MOTORISTS across Europe are set to pay an additional £15bn a year for petrol and diesel as a result of EU biofuel targets that will not reduce climate change emissions, according to new research published today.
The research, carried out on behalf of Friends of the Earth Europe and ActionAid, shows that the planned increase in the use of biofuels could cost EU consumers an extra £78 to £104bn between now and 2020. This is despite evidence that increased use of biofuels will actually make climate change worse and increase global hunger.
Stan Blackley, Chief Executive, Friends of the Earth Scotland, said: “We already know that demand for biofuels is leading to deforestation and increased greenhouse gas emissions through land use changes, while also pushing up global food prices and driving millions of poor people off their land.
“This report now shows that the costs for consumers are substantial, amounting to £15bn a year across Europe. Instead of using increasing amounts of biofuels to fuel our vehicles, we should be aiming to decarbonise the transport sector and investing instead in travel reduction, public transport and active travel measures to reduce the need for people to travel in the first place and shift those travelling to more environment-friendly, healthy and sustainable types of transport.”
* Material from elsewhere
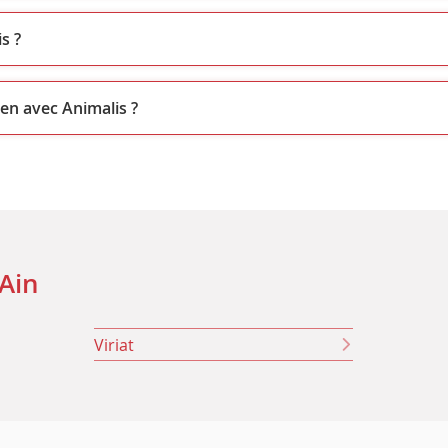
s ?
ien avec Animalis ?
Ain
Viriat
Biofuels have been promoted as a green alternative to climate-damaging fossil fuels, but studies for the European Commission confirm that that the EU’s projected use of biofuels could actually increase greenhouse gas emissions, particularly where countries rely on biodiesel from imported and mass-produced palm oil, soy and rapeseed grown on land reclaimed from the wild or grabbed from local communities.
At least 37 million hectares of land has already been degraded or grabbed globally to mass produce biofuels. EU targets currently require 10% of transport energy to come from so-called renewable sources by 2020, with almost all of it coming from biofuels, which are incresingly produced in an unsustainable fashion.
The increased greenhouse gas emissions due to the use of biofuels have been estimated to create an additional 65 million tonnes of CO2 every year in the EU the equivalent to putting 29 million more cars on the roads.
The UK Government’s Renewable Transport Fuel Obligation means that all fuel sold at petrol stations in Scotland and across the UK contains a minimum percentage of biofuels. Biofuel use in the EU currently stands at 4.7% and national plans will expand this to 8.8% of transport energy by 2020.